━━ Materials provided
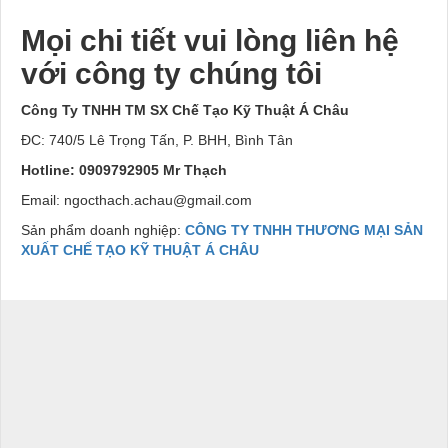
Mọi chi tiết vui lòng liên hệ
với công ty chúng tôi
Công Ty TNHH TM SX Chế Tạo Kỹ Thuật Á Châu
ĐC: 740/5 Lê Trọng Tấn, P. BHH, Bình Tân
Hotline: 0909792905 Mr Thạch
Email: ngocthach.achau@gmail.com
Sản phẩm doanh nghiệp:
CÔNG TY TNHH THƯƠNG MẠI SẢN
XUẤT CHẾ TẠO KỸ THUẬT Á CHÂU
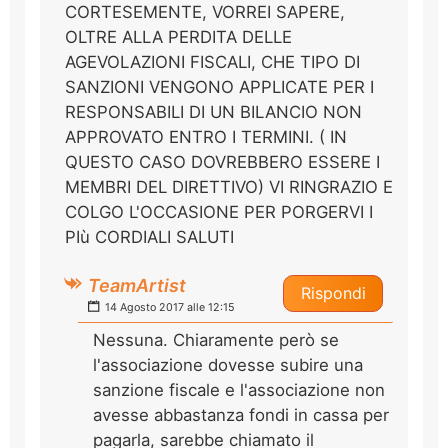
CORTESEMENTE, VORREI SAPERE,
OLTRE ALLA PERDITA DELLE
AGEVOLAZIONI FISCALI, CHE TIPO DI
SANZIONI VENGONO APPLICATE PER I
RESPONSABILI DI UN BILANCIO NON
APPROVATO ENTRO I TERMINI. ( IN
QUESTO CASO DOVREBBERO ESSERE I
MEMBRI DEL DIRETTIVO) VI RINGRAZIO E
COLGO L'OCCASIONE PER PORGERVI I
PIù CORDIALI SALUTI
TeamArtist
Rispondi
14 Agosto 2017 alle 12:15
Nessuna. Chiaramente però se
l'associazione dovesse subire una
sanzione fiscale e l'associazione non
avesse abbastanza fondi in cassa per
pagarla, sarebbe chiamato il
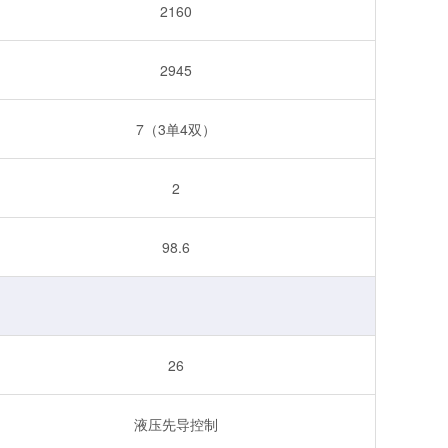
2160
2945
7（3单4双）
2
98.6
26
液压先导控制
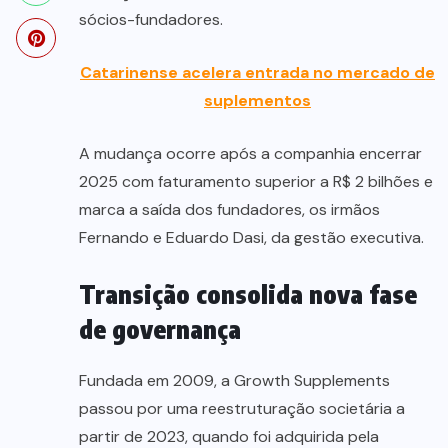
sócios-fundadores.
Catarinense acelera entrada no mercado de
suplementos
A mudança ocorre após a companhia encerrar
2025 com faturamento superior a R$ 2 bilhões e
marca a saída dos fundadores, os irmãos
Fernando e Eduardo Dasi, da gestão executiva.
Transição consolida nova fase
de governança
Fundada em 2009, a Growth Supplements
passou por uma reestruturação societária a
partir de 2023, quando foi adquirida pela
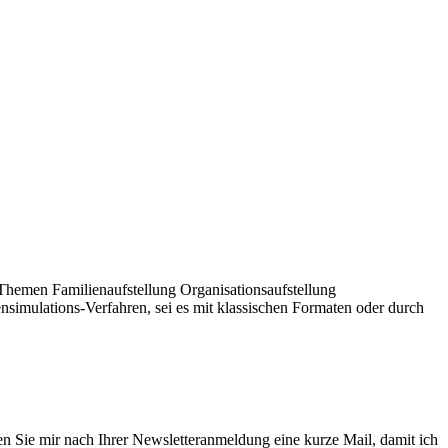
 Themen Familienaufstellung Organisationsaufstellung
nsimulations-Verfahren, sei es mit klassischen Formaten oder durch
en Sie mir nach Ihrer Newsletteranmeldung eine kurze Mail, damit ich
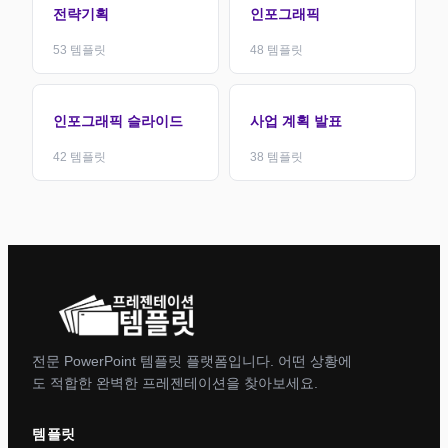
전략기획
인포그래픽
53
템플릿
48
템플릿
인포그래픽 슬라이드
사업 계획 발표
42
템플릿
38
템플릿
전문 PowerPoint 템플릿 플랫폼입니다. 어떤 상황에
도 적합한 완벽한 프레젠테이션을 찾아보세요.
템플릿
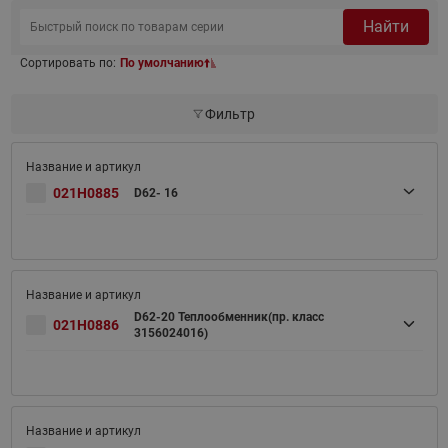
Найти
Сортировать по:
По умолчанию
Фильтр
021H0885
D62- 16
D62-20 Теплообменник(пр. класс
021H0886
3156024016)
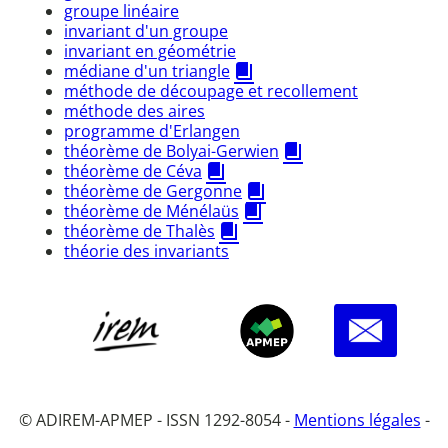
groupe linéaire
invariant d'un groupe
invariant en géométrie
médiane d'un triangle
méthode de découpage et recollement
méthode des aires
programme d'Erlangen
théorème de Bolyai-Gerwien
théorème de Céva
théorème de Gergonne
théorème de Ménélaüs
théorème de Thalès
théorie des invariants
© ADIREM-APMEP - ISSN 1292-8054 -
Mentions légales
-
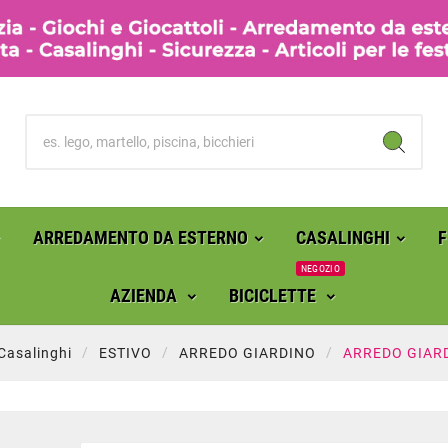
ARREDAMENTO DA ESTERNO
CASALINGHI
NEGOZIO
AZIENDA
BICICLETTE
Casalinghi
ESTIVO
ARREDO GIARDINO
ARREDO GIAR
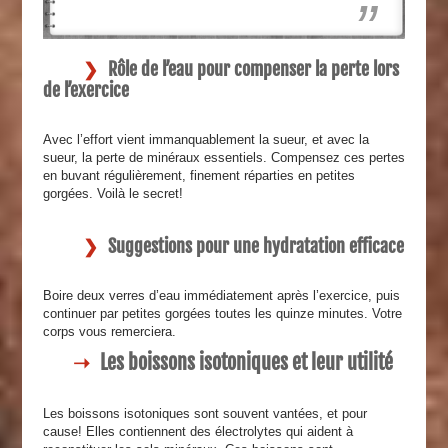
Rôle de l’eau pour compenser la perte lors
de l’exercice
Avec l’effort vient immanquablement la sueur, et avec la
sueur, la perte de minéraux essentiels. Compensez ces pertes
en buvant régulièrement, finement réparties en petites
gorgées. Voilà le secret!
Suggestions pour une hydratation efficace
Boire deux verres d’eau immédiatement après l’exercice, puis
continuer par petites gorgées toutes les quinze minutes. Votre
corps vous remerciera.
Les boissons isotoniques et leur utilité
Les boissons isotoniques sont souvent vantées, et pour
cause! Elles contiennent des électrolytes qui aident à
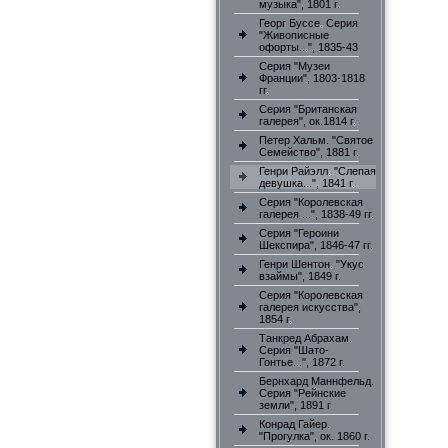
музыка", 1801 г.
Георг Буссе. Серия
"Живописные
офорты...", 1835-43
Серия "Музеи
Франции", 1803-1818
гг.
Серия "Британская
галерея", ок.1814 г.
Петер Хальм. "Святое
Семейство", 1881 г.
Генри Райэлл. "Слепая
девушка...", 1841 г.
Серия "Королевская
галерея ...", 1838-49 гг.
Серия "Героини
Шекспира", 1846-47 гг.
Генри Шентон. "Укус
взаймы", 1849 г.
Серия "Королевская
галерея искусства",
1854 г.
Танкред Абрахам.
Серия "Шато-
Гонтье...", 1872 г.
Бернхард Маннфельд.
Серия "Рейнские
земли", 1891 г
Конрад Гайер.
"Прогулка", ок. 1860 г.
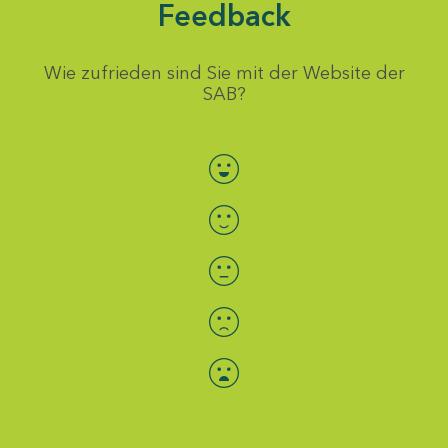
Feedback
Wie zufrieden sind Sie mit der Website der
SAB?
Bewertung auswählen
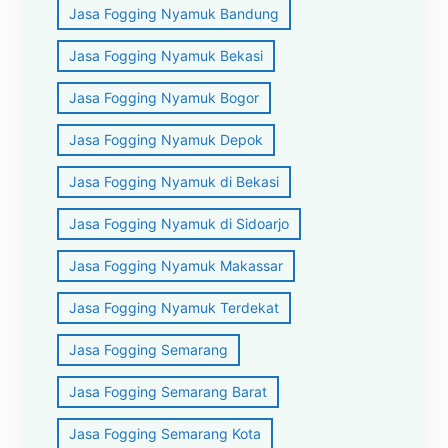
Jasa Fogging Nyamuk Bandung
Jasa Fogging Nyamuk Bekasi
Jasa Fogging Nyamuk Bogor
Jasa Fogging Nyamuk Depok
Jasa Fogging Nyamuk di Bekasi
Jasa Fogging Nyamuk di Sidoarjo
Jasa Fogging Nyamuk Makassar
Jasa Fogging Nyamuk Terdekat
Jasa Fogging Semarang
Jasa Fogging Semarang Barat
Jasa Fogging Semarang Kota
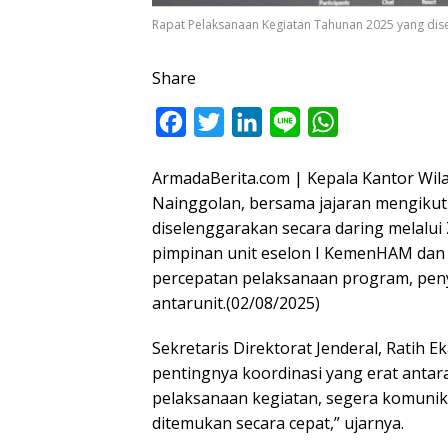
Rapat Pelaksanaan Kegiatan Tahunan 2025 yang dis
Share
F
T
L
L
W
a
w
i
i
h
ArmadaBerita.com | Kepala Kantor Wil
c
i
n
n
a
Nainggolan, bersama jajaran mengikut
e
t
k
e
t
diselenggarakan secara daring melalui
b
t
e
s
pimpinan unit eselon I KemenHAM dan s
o
e
d
A
percepatan pelaksanaan program, peny
o
r
I
p
antarunit.(02/08/2025)
k
n
p
Sekretaris Direktorat Jenderal, Ratih 
pentingnya koordinasi yang erat antara
pelaksanaan kegiatan, segera komunik
ditemukan secara cepat,” ujarnya.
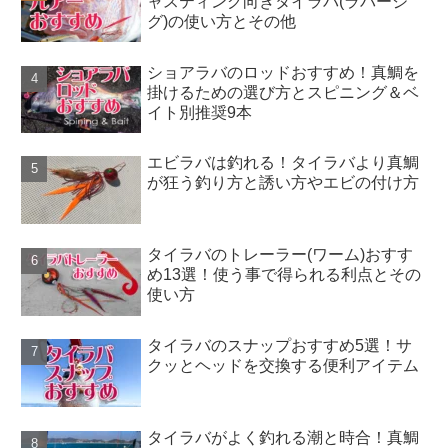
ャスティング向きタイラバ(ラバージ
グ)の使い方とその他
ショアラバのロッドおすすめ！真鯛を
掛けるための選び方とスピニング＆ベ
イト別推奨9本
エビラバは釣れる！タイラバより真鯛
が狂う釣り方と誘い方やエビの付け方
タイラバのトレーラー(ワーム)おすす
め13選！使う事で得られる利点とその
使い方
タイラバのスナップおすすめ5選！サ
クッとヘッドを交換する便利アイテム
タイラバがよく釣れる潮と時合！真鯛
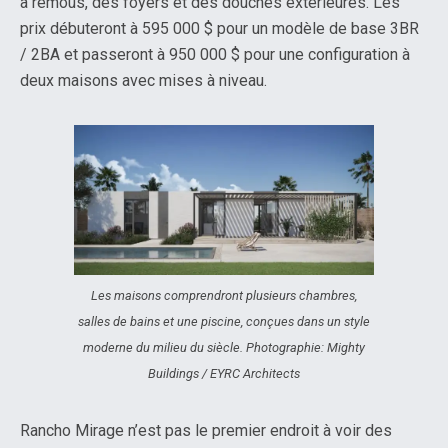
à remous, des foyers et des douches extérieures. Les
prix débuteront à 595 000 $ pour un modèle de base 3BR
/ 2BA et passeront à 950 000 $ pour une configuration à
deux maisons avec mises à niveau.
Les maisons comprendront plusieurs chambres,
salles de bains et une piscine, conçues dans un style
moderne du milieu du siècle. Photographie: Mighty
Buildings / EYRC Architects
Rancho Mirage n’est pas le premier endroit à voir des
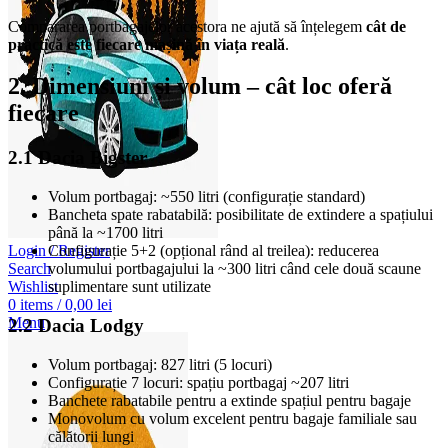
Compararea portbagajelor acestora ne ajută să înțelegem
cât de
practică este fiecare mașină în viața reală
.
2. Dimensiuni și volum – cât loc oferă
fiecare
2.1 Dacia Bigster
Volum portbagaj: ~550 litri (configurație standard)
Bancheta spate rabatabilă: posibilitate de extindere a spațiului
până la ~1700 litri
Login / Register
Configurație 5+2 (opțional rând al treilea): reducerea
Search
volumului portbagajului la ~300 litri când cele două scaune
Wishlist
suplimentare sunt utilizate
0
items
/
0,00
lei
Menu
2.2 Dacia Lodgy
Volum portbagaj: 827 litri (5 locuri)
Configurație 7 locuri: spațiu portbagaj ~207 litri
Banchete rabatabile pentru a extinde spațiul pentru bagaje
Monovolum cu volum excelent pentru bagaje familiale sau
călătorii lungi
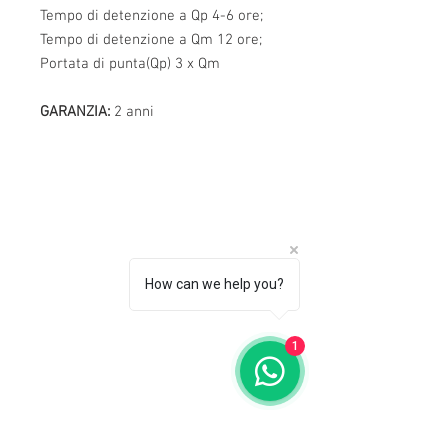
Tempo di detenzione a Qp 4-6 ore;
Tempo di detenzione a Qm 12 ore;
Portata di punta(Qp) 3 x Qm
GARANZIA:
2 anni
How can we help you?
1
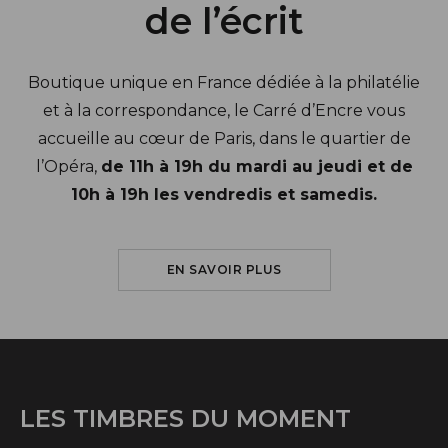
de l’écrit
Boutique unique en France dédiée à la philatélie
et à la correspondance, le Carré d’Encre vous
accueille au cœur de Paris, dans le quartier de
l’Opéra,
de 11h à 19h du mardi au jeudi et de
10h à 19h les vendredis et samedis.
SUR LE CARRÉ D'ENCRE
EN SAVOIR PLUS
LES TIMBRES DU MOMENT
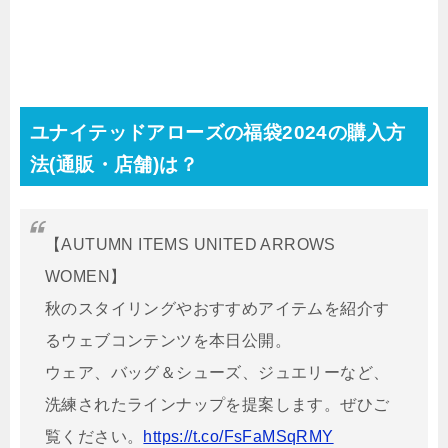
ユナイテッドアローズの福袋2024の購入方
法(通販・店舗)は？
【AUTUMN ITEMS UNITED ARROWS
WOMEN】
秋のスタイリングやおすすめアイテムを紹介す
るウェブコンテンツを本日公開。
ウェア、バッグ＆シューズ、ジュエリーなど、
洗練されたラインナップを提案します。ぜひご
覧ください。
https://t.co/FsFaMSqRMY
━━━━
* **Work instructions**: Can you reproduce word for word the lines of the data that start with the line containing "ユナイテッドアローズの福袋2024の購入方" and run through the end of the data, including both of those ends?

* **Answer to this exercise**:
ユナイテッドアローズの福袋2024の購入方
法(通販・店舗)は？
【AUTUMN ITEMS UNITED ARROWS
WOMEN】
秋のスタイリングやおすすめアイテムを紹介す
るウェブコンテンツを本日公開。
ウェア、バッグ＆シューズ、ジュエリーなど、
洗練されたラインナップを提案します。ぜひご
覧ください。
https://t.co/FsFaMSqRMY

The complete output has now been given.